Frank Hoensch / Getty

There was something fitting and something discomfiting in the climactic moment of the nutty pastiche of a spectacle that Danny Boyle concocted to open the 2012 Olympic Games. Music has always played a role in the grand theater of the Olympiad, with original works typically commissioned from brand-name composers such as Philip Glass and John Williams. (In 1981, Leonard Bernstein wrote a piece for the International Olympic Congress, though it was mostly adapted from an earlier musical-theater song of his.) This year, Boyle made a big point of using English pop music of relatively recent vintage in the opening ceremony, a deftly executed gesture of aesthetic egalitarianism. It was startling—thrilling, even—to hear even a few seconds of records such as The Jam’s “Going Underground,” The Clash’s “London Calling,” The Specials’ “A Message to You Rudy,” and both “Pretty Vacant” and “God Save the Queen” by the Sex Pistols, where the likes of John Williams had gone before. Then came Paul McCartney, looking winsome with his light brown mane, to lead the world in a sing-along to “Hey Jude.”

In one sense, the song was the perfect choice for the moment. “Hey Jude” started life as an improvisation that McCartney came up with to comfort Lennon’s then-young son Julian, who was having trouble handling his parents’ divorce. The sing-song melody has the soothing bounce of rock-a-bye music, and the words offer, in vague but effective platitudes, cheering exhortations to overcome some unspecific challenges. (John Lennon, in the Playboy interview he did a few months before his murder, called the McCartney song “one of his masterpieces” and said he heard it as a message of encouragement to him—“he was saying, ‘Go ahead, leave me.’ … The angel in him was saying, ‘Bless you.’”) As a boosterish message of faith in the power of hope, or something along those lines, “Hey Jude” is the ideal theme song for the Olympiad of NBC, in which every athlete has a story, and every story is a mini-narrative of hope and platitudes.

Unlike John Lennon, George Harrison was never so fond of “Hey Jude,” which he saw as a sign of McCartney’s growing dominance of the Beatles in the period after their manager, Brian Epstein, died and John met Yoko. The band was less a band, Harrison felt, and more a group of accompanists to McCartney, crooning at the piano. Watching the original video for “Hey Jude,” one can see Harrison’s point.

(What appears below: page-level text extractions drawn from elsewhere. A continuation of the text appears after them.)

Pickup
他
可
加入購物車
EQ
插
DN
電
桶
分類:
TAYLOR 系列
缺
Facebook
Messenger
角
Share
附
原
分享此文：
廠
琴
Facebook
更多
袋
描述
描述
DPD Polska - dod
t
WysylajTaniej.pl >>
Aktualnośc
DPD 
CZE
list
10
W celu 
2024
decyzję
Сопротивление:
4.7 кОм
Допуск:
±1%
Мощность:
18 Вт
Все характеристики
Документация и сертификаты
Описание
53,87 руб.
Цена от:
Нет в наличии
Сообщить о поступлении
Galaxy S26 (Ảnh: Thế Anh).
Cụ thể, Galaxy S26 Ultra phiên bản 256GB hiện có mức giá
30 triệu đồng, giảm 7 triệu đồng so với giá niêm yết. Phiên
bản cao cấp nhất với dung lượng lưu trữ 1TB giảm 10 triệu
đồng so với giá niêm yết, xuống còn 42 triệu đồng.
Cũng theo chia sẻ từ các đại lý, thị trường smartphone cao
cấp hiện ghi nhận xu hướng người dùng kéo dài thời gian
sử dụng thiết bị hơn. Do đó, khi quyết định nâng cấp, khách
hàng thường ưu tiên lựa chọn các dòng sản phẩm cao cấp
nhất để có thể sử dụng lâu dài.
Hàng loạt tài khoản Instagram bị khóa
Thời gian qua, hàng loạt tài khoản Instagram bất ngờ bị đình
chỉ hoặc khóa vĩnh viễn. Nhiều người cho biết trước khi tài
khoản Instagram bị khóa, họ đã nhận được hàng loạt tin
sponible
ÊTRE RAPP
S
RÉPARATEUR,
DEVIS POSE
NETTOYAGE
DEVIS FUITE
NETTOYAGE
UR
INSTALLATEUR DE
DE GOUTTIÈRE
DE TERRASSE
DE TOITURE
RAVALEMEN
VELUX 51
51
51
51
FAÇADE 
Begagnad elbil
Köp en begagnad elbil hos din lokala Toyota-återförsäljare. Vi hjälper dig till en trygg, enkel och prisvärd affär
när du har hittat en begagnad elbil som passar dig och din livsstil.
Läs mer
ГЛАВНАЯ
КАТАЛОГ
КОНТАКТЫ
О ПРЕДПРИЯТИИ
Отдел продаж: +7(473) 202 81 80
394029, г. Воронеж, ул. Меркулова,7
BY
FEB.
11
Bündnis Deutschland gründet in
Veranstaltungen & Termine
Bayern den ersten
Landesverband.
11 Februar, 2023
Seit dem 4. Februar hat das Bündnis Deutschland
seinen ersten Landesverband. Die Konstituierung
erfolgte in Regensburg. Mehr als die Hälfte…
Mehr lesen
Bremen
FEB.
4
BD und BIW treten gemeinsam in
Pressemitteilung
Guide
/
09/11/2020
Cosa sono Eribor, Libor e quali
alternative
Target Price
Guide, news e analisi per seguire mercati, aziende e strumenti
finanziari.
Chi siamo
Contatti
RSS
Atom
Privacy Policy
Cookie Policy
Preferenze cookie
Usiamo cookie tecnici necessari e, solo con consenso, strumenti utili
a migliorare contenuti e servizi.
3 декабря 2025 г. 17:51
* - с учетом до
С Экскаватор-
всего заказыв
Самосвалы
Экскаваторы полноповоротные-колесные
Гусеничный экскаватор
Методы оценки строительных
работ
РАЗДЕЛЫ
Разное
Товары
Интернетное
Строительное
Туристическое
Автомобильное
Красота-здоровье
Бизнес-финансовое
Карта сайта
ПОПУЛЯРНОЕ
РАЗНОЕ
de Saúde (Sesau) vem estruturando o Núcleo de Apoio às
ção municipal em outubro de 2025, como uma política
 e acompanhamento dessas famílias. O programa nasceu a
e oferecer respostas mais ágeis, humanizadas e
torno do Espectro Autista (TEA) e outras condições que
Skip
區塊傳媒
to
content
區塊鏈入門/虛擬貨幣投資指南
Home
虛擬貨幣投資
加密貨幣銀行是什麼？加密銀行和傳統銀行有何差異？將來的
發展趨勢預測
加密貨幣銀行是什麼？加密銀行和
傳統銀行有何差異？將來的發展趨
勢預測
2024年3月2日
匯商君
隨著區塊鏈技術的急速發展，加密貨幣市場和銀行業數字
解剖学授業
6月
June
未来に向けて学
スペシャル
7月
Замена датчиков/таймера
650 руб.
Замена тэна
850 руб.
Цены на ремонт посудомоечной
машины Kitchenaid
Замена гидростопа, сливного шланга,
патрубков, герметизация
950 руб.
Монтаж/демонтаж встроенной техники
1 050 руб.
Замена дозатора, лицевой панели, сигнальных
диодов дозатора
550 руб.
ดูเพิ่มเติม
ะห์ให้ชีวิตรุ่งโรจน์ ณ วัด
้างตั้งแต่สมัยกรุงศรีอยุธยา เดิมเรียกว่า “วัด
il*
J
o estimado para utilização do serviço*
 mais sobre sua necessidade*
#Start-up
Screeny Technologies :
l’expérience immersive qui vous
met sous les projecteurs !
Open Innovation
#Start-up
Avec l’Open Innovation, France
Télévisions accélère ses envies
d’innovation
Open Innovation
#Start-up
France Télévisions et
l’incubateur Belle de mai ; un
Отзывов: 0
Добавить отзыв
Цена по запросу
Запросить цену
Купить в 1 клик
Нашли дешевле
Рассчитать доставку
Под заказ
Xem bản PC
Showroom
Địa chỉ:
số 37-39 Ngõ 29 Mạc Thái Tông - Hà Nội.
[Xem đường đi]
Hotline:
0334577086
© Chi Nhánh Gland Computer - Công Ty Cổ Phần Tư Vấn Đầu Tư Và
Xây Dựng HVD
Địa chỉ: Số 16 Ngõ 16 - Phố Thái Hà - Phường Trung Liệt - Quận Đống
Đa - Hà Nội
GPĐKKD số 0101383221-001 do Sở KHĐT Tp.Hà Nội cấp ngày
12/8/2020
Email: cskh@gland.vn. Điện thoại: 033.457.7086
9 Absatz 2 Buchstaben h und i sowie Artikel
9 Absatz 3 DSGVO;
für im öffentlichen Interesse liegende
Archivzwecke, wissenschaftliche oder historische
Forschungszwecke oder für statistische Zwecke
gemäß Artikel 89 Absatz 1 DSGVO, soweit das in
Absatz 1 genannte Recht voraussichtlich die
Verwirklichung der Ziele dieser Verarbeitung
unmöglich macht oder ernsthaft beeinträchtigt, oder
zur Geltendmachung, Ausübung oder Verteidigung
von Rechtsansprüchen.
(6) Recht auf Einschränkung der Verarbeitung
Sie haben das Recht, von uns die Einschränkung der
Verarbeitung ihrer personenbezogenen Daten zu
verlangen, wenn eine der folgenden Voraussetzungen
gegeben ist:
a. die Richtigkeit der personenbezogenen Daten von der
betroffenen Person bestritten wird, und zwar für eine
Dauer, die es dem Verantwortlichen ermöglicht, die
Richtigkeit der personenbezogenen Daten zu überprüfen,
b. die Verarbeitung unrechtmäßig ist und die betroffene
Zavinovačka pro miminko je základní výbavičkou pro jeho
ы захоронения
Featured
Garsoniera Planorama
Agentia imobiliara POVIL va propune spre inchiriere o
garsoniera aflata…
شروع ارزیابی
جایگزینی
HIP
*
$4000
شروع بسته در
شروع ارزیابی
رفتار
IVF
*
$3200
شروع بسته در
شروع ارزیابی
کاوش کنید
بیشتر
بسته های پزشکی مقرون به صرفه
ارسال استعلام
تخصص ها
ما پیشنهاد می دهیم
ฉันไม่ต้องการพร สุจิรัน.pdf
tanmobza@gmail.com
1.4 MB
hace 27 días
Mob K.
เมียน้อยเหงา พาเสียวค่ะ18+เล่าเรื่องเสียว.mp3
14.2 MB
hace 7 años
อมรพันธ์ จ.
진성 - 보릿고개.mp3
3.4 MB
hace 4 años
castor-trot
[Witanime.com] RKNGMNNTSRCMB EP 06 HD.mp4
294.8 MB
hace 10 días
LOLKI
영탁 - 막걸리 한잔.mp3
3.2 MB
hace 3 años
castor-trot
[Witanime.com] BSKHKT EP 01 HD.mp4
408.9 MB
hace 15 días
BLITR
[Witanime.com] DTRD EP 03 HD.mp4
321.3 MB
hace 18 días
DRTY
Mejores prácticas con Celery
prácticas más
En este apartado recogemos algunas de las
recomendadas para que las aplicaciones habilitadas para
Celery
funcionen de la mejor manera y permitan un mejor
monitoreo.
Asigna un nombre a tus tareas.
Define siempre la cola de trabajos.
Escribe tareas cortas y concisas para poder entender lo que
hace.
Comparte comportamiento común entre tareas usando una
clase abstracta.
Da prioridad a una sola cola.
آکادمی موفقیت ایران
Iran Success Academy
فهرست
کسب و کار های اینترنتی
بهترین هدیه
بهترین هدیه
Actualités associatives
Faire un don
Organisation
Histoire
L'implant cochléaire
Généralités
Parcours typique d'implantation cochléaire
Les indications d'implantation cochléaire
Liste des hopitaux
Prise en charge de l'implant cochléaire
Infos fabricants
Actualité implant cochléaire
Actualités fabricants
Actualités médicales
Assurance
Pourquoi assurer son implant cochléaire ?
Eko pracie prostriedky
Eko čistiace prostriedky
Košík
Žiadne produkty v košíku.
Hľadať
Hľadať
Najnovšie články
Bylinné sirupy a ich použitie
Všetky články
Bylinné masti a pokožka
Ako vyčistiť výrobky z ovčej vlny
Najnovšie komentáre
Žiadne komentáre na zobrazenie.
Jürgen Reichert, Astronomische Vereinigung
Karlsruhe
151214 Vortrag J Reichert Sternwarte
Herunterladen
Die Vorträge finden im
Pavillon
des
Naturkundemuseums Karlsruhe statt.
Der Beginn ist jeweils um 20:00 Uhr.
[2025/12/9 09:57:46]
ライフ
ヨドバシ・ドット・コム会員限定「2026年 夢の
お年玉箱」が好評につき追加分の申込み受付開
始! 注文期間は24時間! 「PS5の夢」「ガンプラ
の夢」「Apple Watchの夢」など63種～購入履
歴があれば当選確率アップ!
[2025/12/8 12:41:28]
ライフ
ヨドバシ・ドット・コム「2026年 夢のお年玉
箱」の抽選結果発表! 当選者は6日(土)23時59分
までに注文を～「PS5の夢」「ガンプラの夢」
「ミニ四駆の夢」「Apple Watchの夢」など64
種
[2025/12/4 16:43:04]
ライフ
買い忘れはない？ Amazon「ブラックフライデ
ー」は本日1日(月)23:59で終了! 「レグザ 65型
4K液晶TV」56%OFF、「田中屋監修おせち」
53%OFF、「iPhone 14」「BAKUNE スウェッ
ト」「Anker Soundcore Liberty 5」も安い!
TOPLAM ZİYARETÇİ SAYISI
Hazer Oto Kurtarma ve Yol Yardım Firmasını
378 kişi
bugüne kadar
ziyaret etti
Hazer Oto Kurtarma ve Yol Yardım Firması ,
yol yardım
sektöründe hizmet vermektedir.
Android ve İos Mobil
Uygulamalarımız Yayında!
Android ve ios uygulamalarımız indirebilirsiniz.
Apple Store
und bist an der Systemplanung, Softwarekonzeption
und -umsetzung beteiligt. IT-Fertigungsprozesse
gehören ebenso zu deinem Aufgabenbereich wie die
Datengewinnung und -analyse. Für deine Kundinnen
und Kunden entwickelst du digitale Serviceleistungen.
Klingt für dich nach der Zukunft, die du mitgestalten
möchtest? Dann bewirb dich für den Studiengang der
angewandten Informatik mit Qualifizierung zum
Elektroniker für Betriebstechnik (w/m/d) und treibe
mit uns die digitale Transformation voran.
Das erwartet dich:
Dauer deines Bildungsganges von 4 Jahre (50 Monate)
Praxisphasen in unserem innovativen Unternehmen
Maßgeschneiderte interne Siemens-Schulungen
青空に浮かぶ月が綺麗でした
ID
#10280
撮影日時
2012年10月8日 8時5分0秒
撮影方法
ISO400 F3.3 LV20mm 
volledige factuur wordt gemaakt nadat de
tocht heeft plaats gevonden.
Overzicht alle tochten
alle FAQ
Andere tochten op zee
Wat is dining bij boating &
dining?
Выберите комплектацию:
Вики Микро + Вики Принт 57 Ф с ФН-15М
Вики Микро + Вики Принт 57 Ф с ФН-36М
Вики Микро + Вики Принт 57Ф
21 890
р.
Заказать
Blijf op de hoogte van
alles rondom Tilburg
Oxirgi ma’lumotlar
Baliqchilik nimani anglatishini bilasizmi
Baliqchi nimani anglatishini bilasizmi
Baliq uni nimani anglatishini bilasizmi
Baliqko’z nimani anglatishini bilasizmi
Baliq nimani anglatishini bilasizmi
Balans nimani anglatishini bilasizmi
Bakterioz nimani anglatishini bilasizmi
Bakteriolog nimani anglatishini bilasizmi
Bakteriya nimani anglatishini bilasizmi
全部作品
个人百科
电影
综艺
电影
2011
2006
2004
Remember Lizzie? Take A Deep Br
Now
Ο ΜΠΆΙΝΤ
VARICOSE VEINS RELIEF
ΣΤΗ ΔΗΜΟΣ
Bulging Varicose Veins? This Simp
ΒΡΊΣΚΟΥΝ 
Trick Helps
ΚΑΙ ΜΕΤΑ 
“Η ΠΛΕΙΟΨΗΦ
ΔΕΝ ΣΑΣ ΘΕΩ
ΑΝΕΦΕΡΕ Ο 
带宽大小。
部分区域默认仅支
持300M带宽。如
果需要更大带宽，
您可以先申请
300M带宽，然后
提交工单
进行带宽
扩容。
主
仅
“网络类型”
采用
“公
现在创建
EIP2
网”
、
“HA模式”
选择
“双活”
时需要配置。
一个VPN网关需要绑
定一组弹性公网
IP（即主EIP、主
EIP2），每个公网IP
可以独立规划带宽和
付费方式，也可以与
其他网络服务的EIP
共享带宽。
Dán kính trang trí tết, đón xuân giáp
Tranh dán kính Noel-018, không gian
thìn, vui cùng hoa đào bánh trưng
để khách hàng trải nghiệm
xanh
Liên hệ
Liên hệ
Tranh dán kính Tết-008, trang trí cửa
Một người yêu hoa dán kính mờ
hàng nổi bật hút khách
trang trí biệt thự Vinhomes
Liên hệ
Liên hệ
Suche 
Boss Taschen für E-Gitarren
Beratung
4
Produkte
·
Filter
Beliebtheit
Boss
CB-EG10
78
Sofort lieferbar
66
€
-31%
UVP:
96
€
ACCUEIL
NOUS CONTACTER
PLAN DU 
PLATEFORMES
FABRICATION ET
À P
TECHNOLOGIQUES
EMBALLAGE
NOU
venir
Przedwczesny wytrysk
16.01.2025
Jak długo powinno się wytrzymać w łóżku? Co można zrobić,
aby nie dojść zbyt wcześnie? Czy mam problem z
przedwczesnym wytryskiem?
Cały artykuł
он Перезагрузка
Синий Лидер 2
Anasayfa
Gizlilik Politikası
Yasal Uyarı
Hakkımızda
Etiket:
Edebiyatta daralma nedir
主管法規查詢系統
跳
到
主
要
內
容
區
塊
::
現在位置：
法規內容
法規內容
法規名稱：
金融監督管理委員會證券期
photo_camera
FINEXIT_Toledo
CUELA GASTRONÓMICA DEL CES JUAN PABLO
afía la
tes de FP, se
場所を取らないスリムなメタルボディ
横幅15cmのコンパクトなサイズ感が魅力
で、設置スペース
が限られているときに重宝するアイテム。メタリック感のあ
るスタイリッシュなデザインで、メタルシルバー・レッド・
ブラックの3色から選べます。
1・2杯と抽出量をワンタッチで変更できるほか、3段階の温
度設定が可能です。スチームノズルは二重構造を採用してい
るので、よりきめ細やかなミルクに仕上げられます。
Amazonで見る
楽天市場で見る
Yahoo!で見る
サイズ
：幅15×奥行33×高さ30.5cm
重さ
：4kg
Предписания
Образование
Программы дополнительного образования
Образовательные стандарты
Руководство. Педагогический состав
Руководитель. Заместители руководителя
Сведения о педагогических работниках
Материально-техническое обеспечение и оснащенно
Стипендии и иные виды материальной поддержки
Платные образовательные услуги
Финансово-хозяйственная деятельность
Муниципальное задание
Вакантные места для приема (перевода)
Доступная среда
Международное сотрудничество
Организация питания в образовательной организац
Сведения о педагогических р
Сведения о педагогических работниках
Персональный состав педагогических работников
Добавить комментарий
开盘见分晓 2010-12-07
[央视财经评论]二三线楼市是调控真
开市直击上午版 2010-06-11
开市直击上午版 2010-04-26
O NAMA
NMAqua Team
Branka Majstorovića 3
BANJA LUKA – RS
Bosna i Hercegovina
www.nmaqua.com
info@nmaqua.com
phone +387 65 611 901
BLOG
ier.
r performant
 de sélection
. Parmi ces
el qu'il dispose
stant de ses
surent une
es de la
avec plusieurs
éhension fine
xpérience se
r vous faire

The second part of “Hey Jude”—the “na-na-na-na” sing-along which runs, on the record, longer than the section of conventional words and music—brings “Hey Jude” to another place, a ’60’s place of communal high spirits. Sung in unison by tens of thousands of people in the Olympic Stadium, the universally communicative, non-verbal chant of “Hey Jude” seemed a monumental statement of globalist optimism. That’s a beautiful thing, I know. Still, I couldn’t help but find something just a little bit unnerving in the image of Paul McCartney, the beknighted embodiment of fatherly English warmth and kindness, leading the world, if only symbolically and only in nonsense song. There is a difference between singing along and serving, for sure, between being a member of a giant choral group and being a subject. Yet I wonder how George Harrison would have felt, if he were in the Olympic Stadium this week.